Your instructions: Reproduce what is written in the records below exactly, and leave out the images.

Hardware design source data:
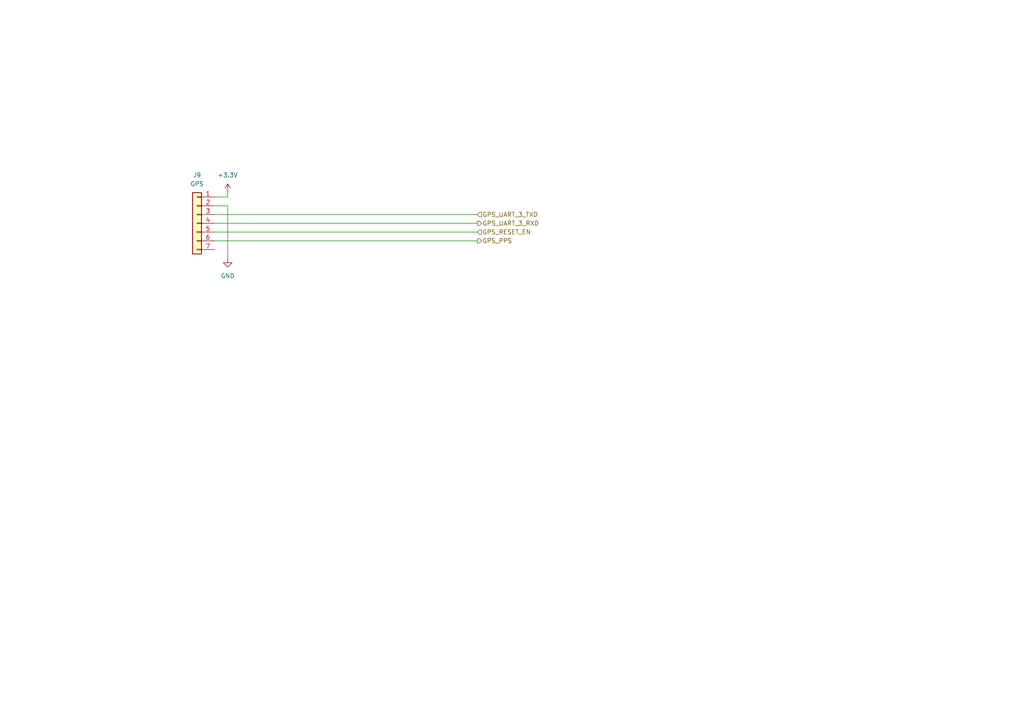
<source format=kicad_sch>
(kicad_sch (version 20211123) (generator eeschema)

  (uuid 04e69986-e0e0-4670-8b0e-893412b3fb23)

  (paper "A4")

  


  (wire (pts (xy 62.23 57.15) (xy 66.04 57.15))
    (stroke (width 0) (type default) (color 0 0 0 0))
    (uuid 148ff3ba-09a1-4fb2-a7ad-14a9daeeed1b)
  )
  (wire (pts (xy 62.23 67.31) (xy 138.43 67.31))
    (stroke (width 0) (type default) (color 0 0 0 0))
    (uuid 1aab89ec-eb6c-4e74-adb7-b6641e4c1f5e)
  )
  (wire (pts (xy 66.04 57.15) (xy 66.04 55.88))
    (stroke (width 0) (type default) (color 0 0 0 0))
    (uuid 389e8dc6-43e6-4dc3-9f11-67d92cbfa5b4)
  )
  (wire (pts (xy 62.23 62.23) (xy 138.43 62.23))
    (stroke (width 0) (type default) (color 0 0 0 0))
    (uuid 829aa085-98ed-42f9-91b4-33b9572b10e7)
  )
  (wire (pts (xy 62.23 64.77) (xy 138.43 64.77))
    (stroke (width 0) (type default) (color 0 0 0 0))
    (uuid 8f842674-cfe1-44ef-ac55-025e149ca4cb)
  )
  (wire (pts (xy 62.23 59.69) (xy 66.04 59.69))
    (stroke (width 0) (type default) (color 0 0 0 0))
    (uuid c43d82b4-bfd3-4cb0-a50b-59e97eec018b)
  )
  (wire (pts (xy 62.23 69.85) (xy 138.43 69.85))
    (stroke (width 0) (type default) (color 0 0 0 0))
    (uuid d0933a80-af2e-4074-a225-6fb68258ae1b)
  )
  (wire (pts (xy 66.04 59.69) (xy 66.04 74.93))
    (stroke (width 0) (type default) (color 0 0 0 0))
    (uuid e0c8a072-3082-44d0-b4cc-0d1718f1036a)
  )

  (hierarchical_label "GPS_PPS" (shape output) (at 138.43 69.85 0)
    (effects (font (size 1.27 1.27)) (justify left))
    (uuid 19518544-cf3a-4873-9c93-16f0d68e8d16)
  )
  (hierarchical_label "GPS_UART_3_TXD" (shape input) (at 138.43 62.23 0)
    (effects (font (size 1.27 1.27)) (justify left))
    (uuid 5ee58d3d-94ba-4b63-bb64-2c47be48c48b)
  )
  (hierarchical_label "GPS_UART_3_RXD" (shape output) (at 138.43 64.77 0)
    (effects (font (size 1.27 1.27)) (justify left))
    (uuid d750e616-e215-4941-a24c-9b1d18e4c3e0)
  )
  (hierarchical_label "GPS_RESET_EN" (shape input) (at 138.43 67.31 0)
    (effects (font (size 1.27 1.27)) (justify left))
    (uuid de8c793f-0b94-4705-9e6a-e648eb7fd25f)
  )

  (symbol (lib_id "power:+3.3V") (at 66.04 55.88 0) (mirror y) (unit 1)
    (in_bom yes) (on_board yes) (fields_autoplaced)
    (uuid 7038310a-c2de-4a5e-ba39-5e71d4883e68)
    (property "Reference" "#PWR033" (id 0) (at 66.04 59.69 0)
      (effects (font (size 1.27 1.27)) hide)
    )
    (property "Value" "+3.3V" (id 1) (at 66.04 50.8 0))
    (property "Footprint" "" (id 2) (at 66.04 55.88 0)
      (effects (font (size 1.27 1.27)) hide)
    )
    (property "Datasheet" "" (id 3) (at 66.04 55.88 0)
      (effects (font (size 1.27 1.27)) hide)
    )
    (pin "1" (uuid 4b13ff05-81e0-4791-a78d-9b6e442508a9))
  )

  (symbol (lib_id "power:GND") (at 66.04 74.93 0) (mirror y) (unit 1)
    (in_bom yes) (on_board yes) (fields_autoplaced)
    (uuid aaf90ee1-8521-423a-abe8-4e3306ca0df5)
    (property "Reference" "#PWR034" (id 0) (at 66.04 81.28 0)
      (effects (font (size 1.27 1.27)) hide)
    )
    (property "Value" "GND" (id 1) (at 66.04 80.01 0))
    (property "Footprint" "" (id 2) (at 66.04 74.93 0)
      (effects (font (size 1.27 1.27)) hide)
    )
    (property "Datasheet" "" (id 3) (at 66.04 74.93 0)
      (effects (font (size 1.27 1.27)) hide)
    )
    (pin "1" (uuid 3d58854d-7a3e-43ba-bfef-93483e97cc0e))
  )

  (symbol (lib_id "Connector_Generic:Conn_01x07") (at 57.15 64.77 0) (mirror y) (unit 1)
    (in_bom yes) (on_board yes) (fields_autoplaced)
    (uuid c222e54e-e895-4839-a87d-2fb6401af045)
    (property "Reference" "J9" (id 0) (at 57.15 50.8 0))
    (property "Value" "GPS" (id 1) (at 57.15 53.34 0))
    (property "Footprint" "Connector_JST:JST_XA_B07B-XASK-1_1x07_P2.50mm_Vertical" (id 2) (at 57.15 64.77 0)
      (effects (font (size 1.27 1.27)) hide)
    )
    (property "Datasheet" "~" (id 3) (at 57.15 64.77 0)
      (effects (font (size 1.27 1.27)) hide)
    )
    (pin "1" (uuid cf438df0-c125-4cbc-a681-3de200c6e1ef))
    (pin "2" (uuid a12718d5-4cbe-4725-a911-6309d80df5b2))
    (pin "3" (uuid 71488cd4-6bde-4ef9-80c9-997cafb7fb99))
    (pin "4" (uuid bbfdaa24-f55a-4bc7-a127-67e03a78e0c8))
    (pin "5" (uuid 15cad320-19b7-4e39-a8de-fba440d997b8))
    (pin "6" (uuid 9be7f3da-3703-48ec-8590-f4d95ae0d7fd))
    (pin "7" (uuid d639ed99-8de4-45f2-ac6a-2d0e948844f1))
  )
)

</source>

Solution:
<source format=kicad_sch>
(kicad_sch (version 20211123) (generator eeschema)

  (uuid 04e69986-e0e0-4670-8b0e-893412b3fb23)

  (paper "A4")

  


  (wire (pts (xy 62.23 57.15) (xy 66.04 57.15))
    (stroke (width 0) (type default) (color 0 0 0 0))
    (uuid 148ff3ba-09a1-4fb2-a7ad-14a9daeeed1b)
  )
  (wire (pts (xy 62.23 67.31) (xy 138.43 67.31))
    (stroke (width 0) (type default) (color 0 0 0 0))
    (uuid 1aab89ec-eb6c-4e74-adb7-b6641e4c1f5e)
  )
  (wire (pts (xy 66.04 57.15) (xy 66.04 55.88))
    (stroke (width 0) (type default) (color 0 0 0 0))
    (uuid 389e8dc6-43e6-4dc3-9f11-67d92cbfa5b4)
  )
  (wire (pts (xy 62.23 62.23) (xy 138.43 62.23))
    (stroke (width 0) (type default) (color 0 0 0 0))
    (uuid 829aa085-98ed-42f9-91b4-33b9572b10e7)
  )
  (wire (pts (xy 62.23 64.77) (xy 138.43 64.77))
    (stroke (width 0) (type default) (color 0 0 0 0))
    (uuid 8f842674-cfe1-44ef-ac55-025e149ca4cb)
  )
  (wire (pts (xy 62.23 59.69) (xy 66.04 59.69))
    (stroke (width 0) (type default) (color 0 0 0 0))
    (uuid c43d82b4-bfd3-4cb0-a50b-59e97eec018b)
  )
  (wire (pts (xy 62.23 69.85) (xy 138.43 69.85))
    (stroke (width 0) (type default) (color 0 0 0 0))
    (uuid d0933a80-af2e-4074-a225-6fb68258ae1b)
  )
  (wire (pts (xy 66.04 59.69) (xy 66.04 74.93))
    (stroke (width 0) (type default) (color 0 0 0 0))
    (uuid e0c8a072-3082-44d0-b4cc-0d1718f1036a)
  )

  (hierarchical_label "GPS_PPS" (shape output) (at 138.43 69.85 0)
    (effects (font (size 1.27 1.27)) (justify left))
    (uuid 19518544-cf3a-4873-9c93-16f0d68e8d16)
  )
  (hierarchical_label "GPS_UART_3_TXD" (shape input) (at 138.43 62.23 0)
    (effects (font (size 1.27 1.27)) (justify left))
    (uuid 5ee58d3d-94ba-4b63-bb64-2c47be48c48b)
  )
  (hierarchical_label "GPS_UART_3_RXD" (shape output) (at 138.43 64.77 0)
    (effects (font (size 1.27 1.27)) (justify left))
    (uuid d750e616-e215-4941-a24c-9b1d18e4c3e0)
  )
  (hierarchical_label "GPS_RESET_EN" (shape input) (at 138.43 67.31 0)
    (effects (font (size 1.27 1.27)) (justify left))
    (uuid de8c793f-0b94-4705-9e6a-e648eb7fd25f)
  )

  (symbol (lib_id "power:+3.3V") (at 66.04 55.88 0) (mirror y) (unit 1)
    (in_bom yes) (on_board yes) (fields_autoplaced)
    (uuid 7038310a-c2de-4a5e-ba39-5e71d4883e68)
    (property "Reference" "#PWR033" (id 0) (at 66.04 59.69 0)
      (effects (font (size 1.27 1.27)) hide)
    )
    (property "Value" "+3.3V" (id 1) (at 66.04 50.8 0))
    (property "Footprint" "" (id 2) (at 66.04 55.88 0)
      (effects (font (size 1.27 1.27)) hide)
    )
    (property "Datasheet" "" (id 3) (at 66.04 55.88 0)
      (effects (font (size 1.27 1.27)) hide)
    )
    (pin "1" (uuid 4b13ff05-81e0-4791-a78d-9b6e442508a9))
  )

  (symbol (lib_id "power:GND") (at 66.04 74.93 0) (mirror y) (unit 1)
    (in_bom yes) (on_board yes) (fields_autoplaced)
    (uuid aaf90ee1-8521-423a-abe8-4e3306ca0df5)
    (property "Reference" "#PWR034" (id 0) (at 66.04 81.28 0)
      (effects (font (size 1.27 1.27)) hide)
    )
    (property "Value" "GND" (id 1) (at 66.04 80.01 0))
    (property "Footprint" "" (id 2) (at 66.04 74.93 0)
      (effects (font (size 1.27 1.27)) hide)
    )
    (property "Datasheet" "" (id 3) (at 66.04 74.93 0)
      (effects (font (size 1.27 1.27)) hide)
    )
    (pin "1" (uuid 3d58854d-7a3e-43ba-bfef-93483e97cc0e))
  )

  (symbol (lib_id "Connector_Generic:Conn_01x07") (at 57.15 64.77 0) (mirror y) (unit 1)
    (in_bom yes) (on_board yes) (fields_autoplaced)
    (uuid c222e54e-e895-4839-a87d-2fb6401af045)
    (property "Reference" "J9" (id 0) (at 57.15 50.8 0))
    (property "Value" "GPS" (id 1) (at 57.15 53.34 0))
    (property "Footprint" "Connector_JST:JST_XA_B07B-XASK-1_1x07_P2.50mm_Vertical" (id 2) (at 57.15 64.77 0)
      (effects (font (size 1.27 1.27)) hide)
    )
    (property "Datasheet" "~" (id 3) (at 57.15 64.77 0)
      (effects (font (size 1.27 1.27)) hide)
    )
    (pin "1" (uuid cf438df0-c125-4cbc-a681-3de200c6e1ef))
    (pin "2" (uuid a12718d5-4cbe-4725-a911-6309d80df5b2))
    (pin "3" (uuid 71488cd4-6bde-4ef9-80c9-997cafb7fb99))
    (pin "4" (uuid bbfdaa24-f55a-4bc7-a127-67e03a78e0c8))
    (pin "5" (uuid 15cad320-19b7-4e39-a8de-fba440d997b8))
    (pin "6" (uuid 9be7f3da-3703-48ec-8590-f4d95ae0d7fd))
    (pin "7" (uuid d639ed99-8de4-45f2-ac6a-2d0e948844f1))
  )
)

</source>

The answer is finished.